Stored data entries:
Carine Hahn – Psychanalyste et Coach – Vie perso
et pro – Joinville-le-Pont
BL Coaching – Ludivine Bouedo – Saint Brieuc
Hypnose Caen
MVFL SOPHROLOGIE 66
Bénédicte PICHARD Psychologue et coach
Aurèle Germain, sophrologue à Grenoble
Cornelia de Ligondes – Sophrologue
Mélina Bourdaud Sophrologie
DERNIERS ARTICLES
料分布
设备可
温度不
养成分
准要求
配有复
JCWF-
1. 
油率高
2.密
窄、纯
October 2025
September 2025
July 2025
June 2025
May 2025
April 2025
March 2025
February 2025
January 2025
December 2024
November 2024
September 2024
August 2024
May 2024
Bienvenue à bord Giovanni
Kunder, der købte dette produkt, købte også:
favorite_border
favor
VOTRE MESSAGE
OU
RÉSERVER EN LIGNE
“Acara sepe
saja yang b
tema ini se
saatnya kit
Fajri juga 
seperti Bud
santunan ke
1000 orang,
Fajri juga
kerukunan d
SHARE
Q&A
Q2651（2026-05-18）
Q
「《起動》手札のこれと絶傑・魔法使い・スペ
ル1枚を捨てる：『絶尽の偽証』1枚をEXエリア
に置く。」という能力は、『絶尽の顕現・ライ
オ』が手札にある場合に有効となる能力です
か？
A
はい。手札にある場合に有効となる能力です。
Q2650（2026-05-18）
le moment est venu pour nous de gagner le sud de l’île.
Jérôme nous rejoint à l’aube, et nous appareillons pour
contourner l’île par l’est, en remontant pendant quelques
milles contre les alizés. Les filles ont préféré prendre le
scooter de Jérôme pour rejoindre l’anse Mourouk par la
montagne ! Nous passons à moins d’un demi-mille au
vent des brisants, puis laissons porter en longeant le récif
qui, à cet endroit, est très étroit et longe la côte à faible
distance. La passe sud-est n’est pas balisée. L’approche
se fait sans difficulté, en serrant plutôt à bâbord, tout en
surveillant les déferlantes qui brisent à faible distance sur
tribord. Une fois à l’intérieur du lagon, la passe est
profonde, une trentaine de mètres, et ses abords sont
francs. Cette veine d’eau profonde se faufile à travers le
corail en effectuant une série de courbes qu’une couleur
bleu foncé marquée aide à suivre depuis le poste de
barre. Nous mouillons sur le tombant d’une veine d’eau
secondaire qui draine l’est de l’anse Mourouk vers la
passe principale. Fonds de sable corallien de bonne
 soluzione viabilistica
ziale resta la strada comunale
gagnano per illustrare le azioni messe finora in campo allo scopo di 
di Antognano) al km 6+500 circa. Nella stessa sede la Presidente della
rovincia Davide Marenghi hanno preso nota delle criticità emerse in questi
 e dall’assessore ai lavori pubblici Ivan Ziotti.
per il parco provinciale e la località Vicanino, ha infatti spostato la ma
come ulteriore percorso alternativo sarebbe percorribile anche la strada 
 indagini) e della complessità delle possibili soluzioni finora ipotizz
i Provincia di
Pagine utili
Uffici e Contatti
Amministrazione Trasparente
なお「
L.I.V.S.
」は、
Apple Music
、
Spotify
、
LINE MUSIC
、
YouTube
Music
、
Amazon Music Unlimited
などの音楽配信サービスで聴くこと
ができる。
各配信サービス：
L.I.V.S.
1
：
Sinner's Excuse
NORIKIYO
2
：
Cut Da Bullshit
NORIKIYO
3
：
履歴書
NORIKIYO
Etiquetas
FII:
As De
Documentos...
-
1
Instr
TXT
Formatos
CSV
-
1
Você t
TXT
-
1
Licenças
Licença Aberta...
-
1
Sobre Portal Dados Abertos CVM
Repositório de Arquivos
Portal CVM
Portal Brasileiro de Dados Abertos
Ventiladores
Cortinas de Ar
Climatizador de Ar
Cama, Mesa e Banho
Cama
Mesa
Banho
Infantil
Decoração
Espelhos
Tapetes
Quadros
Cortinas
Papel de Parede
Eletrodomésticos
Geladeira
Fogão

● Work item
Print the listing verbatim, starting at its first line and ending at the line that contains "contourner l’île par", with both of those lines included.

● The answer
Carine Hahn – Psychanalyste et Coach – Vie perso
et pro – Joinville-le-Pont
BL Coaching – Ludivine Bouedo – Saint Brieuc
Hypnose Caen
MVFL SOPHROLOGIE 66
Bénédicte PICHARD Psychologue et coach
Aurèle Germain, sophrologue à Grenoble
Cornelia de Ligondes – Sophrologue
Mélina Bourdaud Sophrologie
DERNIERS ARTICLES
料分布
设备可
温度不
养成分
准要求
配有复
JCWF-
1. 
油率高
2.密
窄、纯
October 2025
September 2025
July 2025
June 2025
May 2025
April 2025
March 2025
February 2025
January 2025
December 2024
November 2024
September 2024
August 2024
May 2024
Bienvenue à bord Giovanni
Kunder, der købte dette produkt, købte også:
favorite_border
favor
VOTRE MESSAGE
OU
RÉSERVER EN LIGNE
“Acara sepe
saja yang b
tema ini se
saatnya kit
Fajri juga 
seperti Bud
santunan ke
1000 orang,
Fajri juga
kerukunan d
SHARE
Q&A
Q2651（2026-05-18）
Q
「《起動》手札のこれと絶傑・魔法使い・スペ
ル1枚を捨てる：『絶尽の偽証』1枚をEXエリア
に置く。」という能力は、『絶尽の顕現・ライ
オ』が手札にある場合に有効となる能力です
か？
A
はい。手札にある場合に有効となる能力です。
Q2650（2026-05-18）
le moment est venu pour nous de gagner le sud de l’île.
Jérôme nous rejoint à l’aube, et nous appareillons pour
contourner l’île par l’est, en remontant pendant quelques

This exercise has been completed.